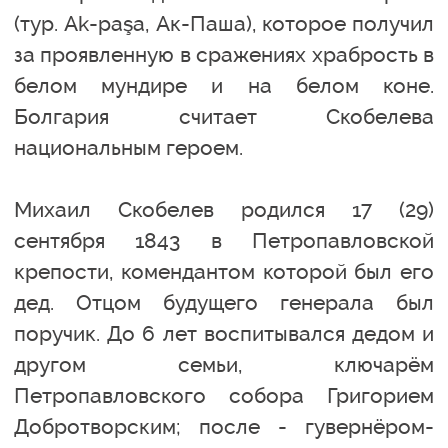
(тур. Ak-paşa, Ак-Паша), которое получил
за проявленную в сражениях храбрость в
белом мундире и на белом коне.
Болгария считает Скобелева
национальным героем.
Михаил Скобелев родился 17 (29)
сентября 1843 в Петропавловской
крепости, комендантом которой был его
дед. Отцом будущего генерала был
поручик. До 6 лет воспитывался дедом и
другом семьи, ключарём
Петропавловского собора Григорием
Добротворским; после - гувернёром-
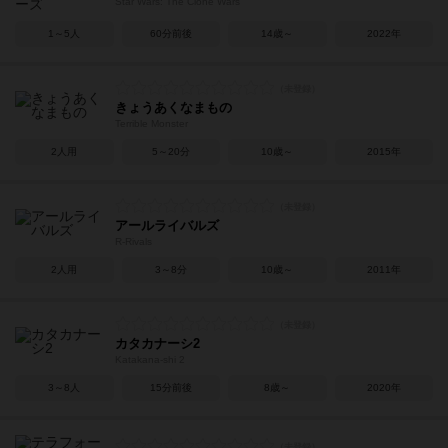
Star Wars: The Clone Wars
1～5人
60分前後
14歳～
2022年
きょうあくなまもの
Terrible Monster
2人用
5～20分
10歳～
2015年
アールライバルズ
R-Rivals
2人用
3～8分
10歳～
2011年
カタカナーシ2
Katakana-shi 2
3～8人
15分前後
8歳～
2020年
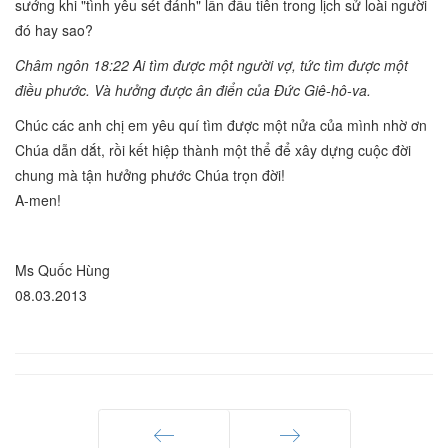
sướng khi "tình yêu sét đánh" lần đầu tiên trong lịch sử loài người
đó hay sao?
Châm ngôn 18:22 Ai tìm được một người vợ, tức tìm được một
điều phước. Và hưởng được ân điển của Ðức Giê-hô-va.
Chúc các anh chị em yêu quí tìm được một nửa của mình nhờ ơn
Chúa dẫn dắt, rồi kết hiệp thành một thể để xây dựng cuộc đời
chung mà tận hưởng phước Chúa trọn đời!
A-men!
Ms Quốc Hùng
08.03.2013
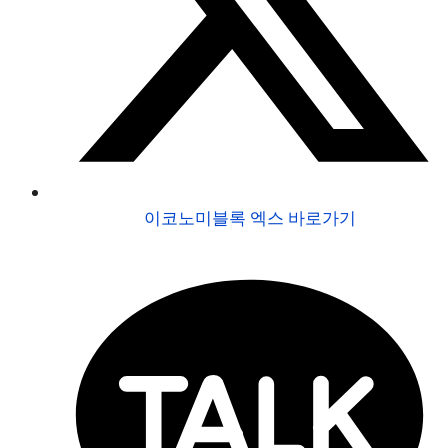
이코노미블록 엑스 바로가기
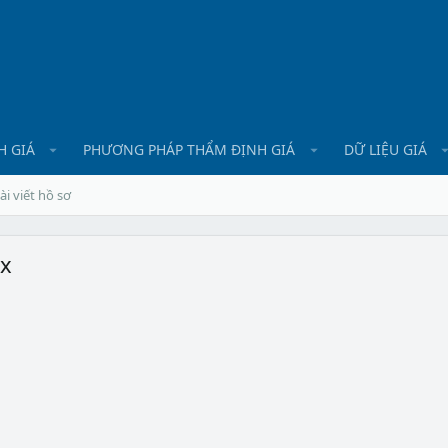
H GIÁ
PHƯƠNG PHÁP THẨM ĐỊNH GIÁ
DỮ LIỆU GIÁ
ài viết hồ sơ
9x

○ ○ ○

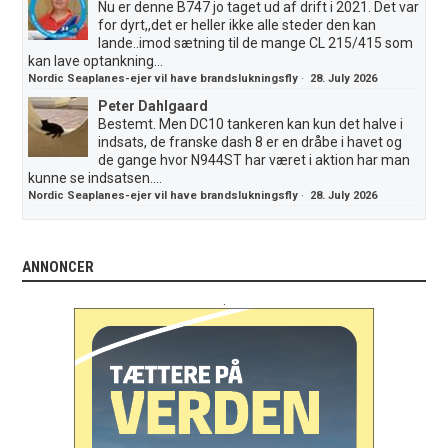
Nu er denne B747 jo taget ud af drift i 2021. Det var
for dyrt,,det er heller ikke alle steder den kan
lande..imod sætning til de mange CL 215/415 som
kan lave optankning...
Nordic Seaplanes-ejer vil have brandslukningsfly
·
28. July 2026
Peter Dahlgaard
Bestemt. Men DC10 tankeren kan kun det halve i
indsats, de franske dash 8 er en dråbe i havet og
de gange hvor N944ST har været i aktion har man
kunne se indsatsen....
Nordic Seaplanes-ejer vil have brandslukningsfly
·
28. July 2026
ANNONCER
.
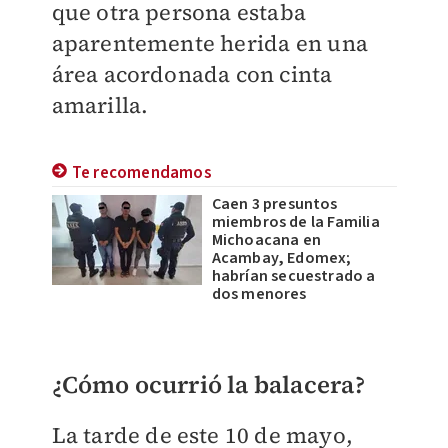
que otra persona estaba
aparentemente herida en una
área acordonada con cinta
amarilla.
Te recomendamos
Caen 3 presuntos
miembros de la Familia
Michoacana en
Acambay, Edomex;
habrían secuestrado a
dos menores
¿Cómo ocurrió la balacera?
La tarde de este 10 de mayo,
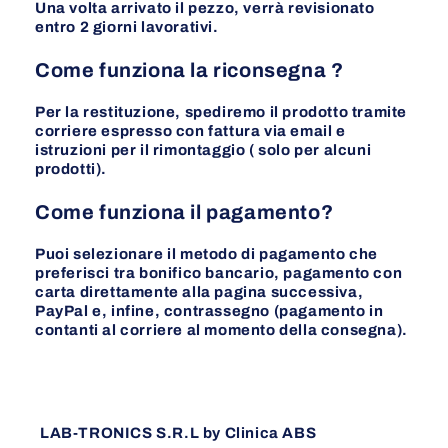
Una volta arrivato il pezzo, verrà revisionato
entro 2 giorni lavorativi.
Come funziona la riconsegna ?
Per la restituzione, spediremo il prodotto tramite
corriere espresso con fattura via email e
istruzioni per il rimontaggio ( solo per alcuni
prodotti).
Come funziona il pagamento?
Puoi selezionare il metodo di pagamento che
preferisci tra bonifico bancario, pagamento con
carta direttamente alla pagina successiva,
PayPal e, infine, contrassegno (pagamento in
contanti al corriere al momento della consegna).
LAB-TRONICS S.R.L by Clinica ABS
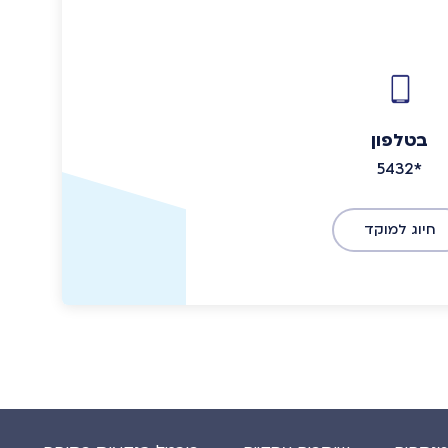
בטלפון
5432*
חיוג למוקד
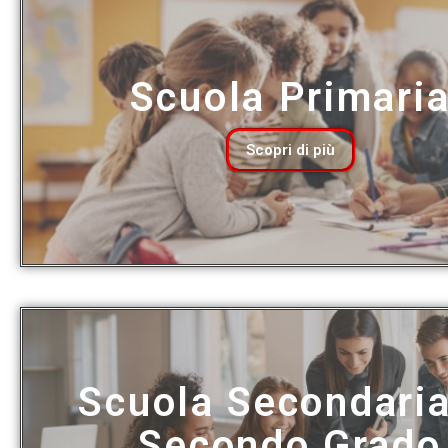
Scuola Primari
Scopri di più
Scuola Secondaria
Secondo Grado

○ ○ ○

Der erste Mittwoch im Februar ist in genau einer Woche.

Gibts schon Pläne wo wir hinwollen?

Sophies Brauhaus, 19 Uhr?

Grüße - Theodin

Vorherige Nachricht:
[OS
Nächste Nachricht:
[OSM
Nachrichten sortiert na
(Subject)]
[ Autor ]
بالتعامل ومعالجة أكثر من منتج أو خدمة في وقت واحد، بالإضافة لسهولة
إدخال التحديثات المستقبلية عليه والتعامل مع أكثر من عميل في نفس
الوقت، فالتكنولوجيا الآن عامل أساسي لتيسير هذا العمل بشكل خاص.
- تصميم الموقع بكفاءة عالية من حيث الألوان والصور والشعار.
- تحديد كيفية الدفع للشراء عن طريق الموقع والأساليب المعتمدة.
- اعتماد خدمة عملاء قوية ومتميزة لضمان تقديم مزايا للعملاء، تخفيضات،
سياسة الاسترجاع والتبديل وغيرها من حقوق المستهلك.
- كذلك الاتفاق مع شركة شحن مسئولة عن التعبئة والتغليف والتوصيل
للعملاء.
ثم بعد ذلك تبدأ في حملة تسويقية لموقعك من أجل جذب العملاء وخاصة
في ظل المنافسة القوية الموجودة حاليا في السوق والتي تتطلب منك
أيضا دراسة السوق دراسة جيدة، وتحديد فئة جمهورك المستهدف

○ ○ ○

## Task details
Can you return, unchanged, the lines from the one containing "Sophies Brauhaus, 19 Uhr?" up to and including the one containing "أيضا دراسة السوق"?

## Answer to this exercise
Sophies Brauhaus, 19 Uhr?

Grüße - Theodin

Vorherige Nachricht:
[OS
Nächste Nachricht:
[OSM
Nachrichten sortiert na
(Subject)]
[ Autor ]
بالتعامل ومعالجة أكثر من منتج أو خدمة في وقت واحد، بالإضافة لسهولة
إدخال التحديثات المستقبلية عليه والتعامل مع أكثر من عميل في نفس
الوقت، فالتكنولوجيا الآن عامل أساسي لتيسير هذا العمل بشكل خاص.
- تصميم الموقع بكفاءة عالية من حيث الألوان والصور والشعار.
- تحديد كيفية الدفع للشراء عن طريق الموقع والأساليب المعتمدة.
- اعتماد خدمة عملاء قوية ومتميزة لضمان تقديم مزايا للعملاء، تخفيضات،
سياسة الاسترجاع والتبديل وغيرها من حقوق المستهلك.
- كذلك الاتفاق مع شركة شحن مسئولة عن التعبئة والتغليف والتوصيل
للعملاء.
ثم بعد ذلك تبدأ في حملة تسويقية لموقعك من أجل جذب العملاء وخاصة
في ظل المنافسة القوية الموجودة حاليا في السوق والتي تتطلب منك
أيضا دراسة السوق دراسة جيدة، وتحديد فئة جمهورك المستهدف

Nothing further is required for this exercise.